We held our annual ACE-CSR event on 2 November 2016. This post and the title is drawn from the second talk by Dr Jens Krinke, a senior lecturer in the Centre for Research on Evolution, Search and Testing, and the Software Systems Engineering group at UCL, who outlined work he conducted with Pengfei Wang that found flaws in the Linux kernel.

The work Krinke presented, completed over the last year, revolves around double-fetch problems, which got their name in 2008 in a study that found exploitable vulnerabilities in the Windows kernel. In an updated study in 2013, Mateusz “j00ru” Jurczyk and Gynvael Coldwind produced a paper, which examined the Windows kernel and found 89 potential issues, 36 of which were highly exploitable. Most of the paper focused on how to exploit these bugs; today, if you find such a vulnerability you can download an exploit from Github.

Many of these vulnerabilities have now been fixed, but Jurczyk and Gynvael’s analysis was extremely slow, because they essentially simulated Windows over and over again, with the result that it took them 15 hours just to get to the boot screen. Because the analysis was dynamic, they were only able to cover a subset of the drivers present in the system, and they said outright that they knew there were other vulnerabilities present. Krinke was sure there were vulnerabilities of this type in Linux, but no one had audited the Linux kernel in detail.

Krinke and Wang wanted to audit Linux, looking at the source code directly and including all the drivers – which was essential, because, as it turned out, roughly 80% of the problems they found were in the drivers.

Double-fetch problems are memory access conflicts that arise in the interface between the operating system kernel and an application when data is changed between the time it’s checked and the time it’s actually used. It works this way: every process a user starts has its own virtual memory space that is isolated from other user memory spaces; only the kernel can see all memory spaces. However, there must be interaction, and this is done through system calls. So, a user selects some data and asks the system to operate on it. The data remains in the user space but the system copies it to the kernel and checks the data is valid before using it. The upshot is that the kernel may fetch the data twice: once for checking and once for use. A malicious application that intercedes between those two fetches and changes the data after it’s been checked but before it’s used can cause system crashes.

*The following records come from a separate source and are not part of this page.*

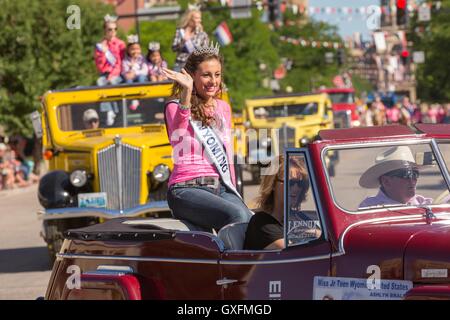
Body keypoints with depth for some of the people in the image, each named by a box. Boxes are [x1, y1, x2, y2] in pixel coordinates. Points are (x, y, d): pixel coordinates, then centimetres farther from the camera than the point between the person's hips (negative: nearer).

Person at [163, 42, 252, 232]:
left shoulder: (223, 108, 21)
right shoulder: (176, 107, 2)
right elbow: (177, 136, -21)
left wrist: (233, 192, 23)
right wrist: (187, 93, -32)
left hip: (222, 187, 5)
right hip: (188, 188, -5)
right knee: (237, 216, -34)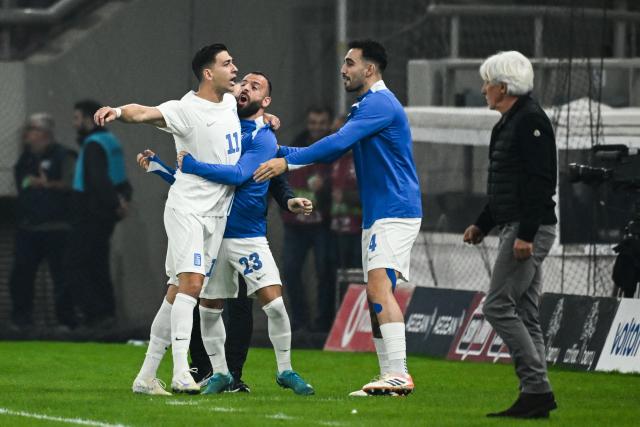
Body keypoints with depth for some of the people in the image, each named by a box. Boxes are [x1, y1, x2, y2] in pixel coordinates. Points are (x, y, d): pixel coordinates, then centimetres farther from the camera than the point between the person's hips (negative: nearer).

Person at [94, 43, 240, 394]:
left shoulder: (230, 101, 11)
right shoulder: (187, 109, -14)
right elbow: (146, 113, -33)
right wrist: (119, 111, -53)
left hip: (217, 213, 7)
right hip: (187, 208, -7)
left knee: (179, 292, 6)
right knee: (191, 282, -19)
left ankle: (147, 374, 9)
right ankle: (181, 373, -24)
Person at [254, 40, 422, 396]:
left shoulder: (380, 103, -12)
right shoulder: (367, 106, 22)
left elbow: (338, 143, -22)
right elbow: (335, 151, 26)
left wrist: (288, 162, -22)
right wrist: (282, 151, 20)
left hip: (396, 212, -11)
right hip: (377, 216, 11)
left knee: (379, 286, -21)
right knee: (377, 295, 8)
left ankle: (399, 374, -27)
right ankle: (389, 374, 9)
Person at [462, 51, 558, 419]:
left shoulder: (531, 121, -13)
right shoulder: (509, 123, 19)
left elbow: (540, 181, -21)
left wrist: (525, 234, -26)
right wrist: (482, 225, 23)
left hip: (529, 229, -11)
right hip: (517, 229, 11)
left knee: (499, 306, -13)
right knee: (524, 315, 8)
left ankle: (537, 387, -14)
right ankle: (536, 398, 8)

If an error like this arises outside of the operating system, it causes software errors, but this affects only you; when it happens in the operating system, an attacker can take over the complete system.

Analysing this process is extremely hard, especially because exactly what’s occurring is unknown beforehand. Krinke and Wang instead created a two-step analysis. First, a pattern-based double-fetch analysis based on Coccinelle examined the source code to find occurrences; these were then manually analysed to determine how the data was used and what the consequences were. The results were divided into three categories: size checking; type selection; and shallow copy. In the 40,000 source code files comprising Linux, they found 90 such situations, of which 57 were in drivers, five were true bugs. All of them have been confirmed and three are exploitable vulnerabilities. In checking back, Krinke and Wang found that some of these bugs are at least ten years old.

Krinke and Wang also applied their analysis also to Android (a variant of Linux) and FreeBSD. The latter, which is more security-oriented in design, had no problems. Android had only three bugs, but they also found a problem that had been fixed in Linux (but not in Android). After studying these three operating systems with Coccinelle, they can say that after these bugs have been fixed, that all three are likely to be free of double-fetch vulnerabilities. As the bug was in the file system, Android apps with native binary code that interacts with the phone at the file system level can also exploit it.